[Records excerpted from a collection]
◇ ◇ ◇
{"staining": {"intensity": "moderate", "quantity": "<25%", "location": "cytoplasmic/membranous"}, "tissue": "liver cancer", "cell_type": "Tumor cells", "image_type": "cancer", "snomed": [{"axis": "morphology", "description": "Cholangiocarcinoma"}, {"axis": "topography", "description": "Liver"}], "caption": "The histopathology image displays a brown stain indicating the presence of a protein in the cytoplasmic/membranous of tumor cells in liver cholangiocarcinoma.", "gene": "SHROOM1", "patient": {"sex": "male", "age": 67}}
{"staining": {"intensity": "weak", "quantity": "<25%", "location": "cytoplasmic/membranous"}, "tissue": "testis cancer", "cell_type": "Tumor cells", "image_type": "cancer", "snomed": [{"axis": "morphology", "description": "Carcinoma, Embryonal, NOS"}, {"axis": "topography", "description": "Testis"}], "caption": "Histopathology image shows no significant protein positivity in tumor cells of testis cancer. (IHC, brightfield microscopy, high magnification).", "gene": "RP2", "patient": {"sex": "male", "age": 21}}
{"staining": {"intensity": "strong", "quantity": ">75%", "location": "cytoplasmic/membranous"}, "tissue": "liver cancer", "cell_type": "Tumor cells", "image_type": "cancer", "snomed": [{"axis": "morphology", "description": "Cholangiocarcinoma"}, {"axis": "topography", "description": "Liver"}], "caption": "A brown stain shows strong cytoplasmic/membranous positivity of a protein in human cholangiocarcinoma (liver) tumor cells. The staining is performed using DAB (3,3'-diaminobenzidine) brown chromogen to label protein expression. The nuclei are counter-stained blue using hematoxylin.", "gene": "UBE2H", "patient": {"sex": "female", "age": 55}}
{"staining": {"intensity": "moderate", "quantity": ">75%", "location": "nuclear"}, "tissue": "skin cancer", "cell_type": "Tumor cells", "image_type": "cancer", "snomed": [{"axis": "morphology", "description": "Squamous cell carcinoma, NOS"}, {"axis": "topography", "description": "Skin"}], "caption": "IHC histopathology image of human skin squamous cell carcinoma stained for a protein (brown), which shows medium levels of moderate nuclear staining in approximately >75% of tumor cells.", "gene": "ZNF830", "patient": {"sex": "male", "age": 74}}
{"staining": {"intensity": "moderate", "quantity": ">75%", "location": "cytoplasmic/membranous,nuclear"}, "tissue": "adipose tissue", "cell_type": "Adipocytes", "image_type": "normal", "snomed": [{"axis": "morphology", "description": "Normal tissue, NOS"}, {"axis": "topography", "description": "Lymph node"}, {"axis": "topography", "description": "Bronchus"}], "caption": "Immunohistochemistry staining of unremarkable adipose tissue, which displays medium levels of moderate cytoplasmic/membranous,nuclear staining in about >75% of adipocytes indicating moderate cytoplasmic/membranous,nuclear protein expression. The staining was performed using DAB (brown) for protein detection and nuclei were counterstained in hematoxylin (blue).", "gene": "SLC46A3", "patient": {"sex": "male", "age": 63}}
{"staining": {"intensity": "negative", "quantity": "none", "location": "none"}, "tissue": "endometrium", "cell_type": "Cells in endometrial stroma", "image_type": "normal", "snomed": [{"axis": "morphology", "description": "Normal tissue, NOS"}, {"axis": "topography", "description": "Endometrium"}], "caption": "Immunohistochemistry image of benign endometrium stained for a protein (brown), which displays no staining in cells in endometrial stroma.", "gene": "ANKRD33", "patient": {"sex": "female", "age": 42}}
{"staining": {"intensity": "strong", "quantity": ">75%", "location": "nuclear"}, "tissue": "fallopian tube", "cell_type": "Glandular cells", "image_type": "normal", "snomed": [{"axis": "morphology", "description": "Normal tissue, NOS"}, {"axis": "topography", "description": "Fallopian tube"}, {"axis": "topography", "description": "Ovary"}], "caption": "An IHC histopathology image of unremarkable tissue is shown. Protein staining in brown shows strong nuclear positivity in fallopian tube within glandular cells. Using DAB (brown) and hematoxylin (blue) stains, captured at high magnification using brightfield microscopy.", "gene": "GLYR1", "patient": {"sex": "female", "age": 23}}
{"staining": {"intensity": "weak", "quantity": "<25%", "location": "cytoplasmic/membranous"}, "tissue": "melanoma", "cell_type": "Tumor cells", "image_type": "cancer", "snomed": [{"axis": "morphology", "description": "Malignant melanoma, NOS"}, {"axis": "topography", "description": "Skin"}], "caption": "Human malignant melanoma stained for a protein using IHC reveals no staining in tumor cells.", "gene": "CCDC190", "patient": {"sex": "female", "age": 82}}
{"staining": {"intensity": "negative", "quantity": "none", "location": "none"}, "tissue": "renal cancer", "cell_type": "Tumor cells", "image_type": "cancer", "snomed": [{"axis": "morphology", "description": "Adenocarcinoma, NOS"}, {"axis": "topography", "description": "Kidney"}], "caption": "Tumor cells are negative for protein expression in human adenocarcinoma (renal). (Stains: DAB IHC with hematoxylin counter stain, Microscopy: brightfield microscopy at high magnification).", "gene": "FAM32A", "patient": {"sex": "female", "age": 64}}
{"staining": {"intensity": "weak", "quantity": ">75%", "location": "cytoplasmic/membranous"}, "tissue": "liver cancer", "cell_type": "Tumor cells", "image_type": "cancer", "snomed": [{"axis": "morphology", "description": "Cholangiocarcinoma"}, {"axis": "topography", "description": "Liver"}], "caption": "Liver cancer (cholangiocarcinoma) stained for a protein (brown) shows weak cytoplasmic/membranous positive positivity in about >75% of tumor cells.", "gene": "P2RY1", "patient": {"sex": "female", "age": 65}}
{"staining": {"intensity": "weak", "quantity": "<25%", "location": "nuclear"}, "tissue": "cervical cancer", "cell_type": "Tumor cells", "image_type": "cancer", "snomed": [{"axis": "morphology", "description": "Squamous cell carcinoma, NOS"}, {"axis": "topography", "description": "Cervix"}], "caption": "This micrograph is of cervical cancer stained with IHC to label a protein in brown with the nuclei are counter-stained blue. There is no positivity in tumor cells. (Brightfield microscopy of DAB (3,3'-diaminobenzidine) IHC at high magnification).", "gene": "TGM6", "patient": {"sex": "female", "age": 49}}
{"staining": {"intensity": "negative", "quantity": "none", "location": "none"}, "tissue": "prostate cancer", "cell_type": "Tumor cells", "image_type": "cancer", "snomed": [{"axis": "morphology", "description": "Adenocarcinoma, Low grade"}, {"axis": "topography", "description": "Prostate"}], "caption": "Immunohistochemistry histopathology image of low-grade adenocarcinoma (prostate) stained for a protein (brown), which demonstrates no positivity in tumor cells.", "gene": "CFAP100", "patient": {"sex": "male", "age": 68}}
◇ ◇ ◇
Your assignment:
What you return must be the lines above that run from the line with "malignant melanoma stained" to the line with "cells are negative", inclusive, each copied exactly.

Written solution:
{"staining": {"intensity": "weak", "quantity": "<25%", "location": "cytoplasmic/membranous"}, "tissue": "melanoma", "cell_type": "Tumor cells", "image_type": "cancer", "snomed": [{"axis": "morphology", "description": "Malignant melanoma, NOS"}, {"axis": "topography", "description": "Skin"}], "caption": "Human malignant melanoma stained for a protein using IHC reveals no staining in tumor cells.", "gene": "CCDC190", "patient": {"sex": "female", "age": 82}}
{"staining": {"intensity": "negative", "quantity": "none", "location": "none"}, "tissue": "renal cancer", "cell_type": "Tumor cells", "image_type": "cancer", "snomed": [{"axis": "morphology", "description": "Adenocarcinoma, NOS"}, {"axis": "topography", "description": "Kidney"}], "caption": "Tumor cells are negative for protein expression in human adenocarcinoma (renal). (Stains: DAB IHC with hematoxylin counter stain, Microscopy: brightfield microscopy at high magnification).", "gene": "FAM32A", "patient": {"sex": "female", "age": 64}}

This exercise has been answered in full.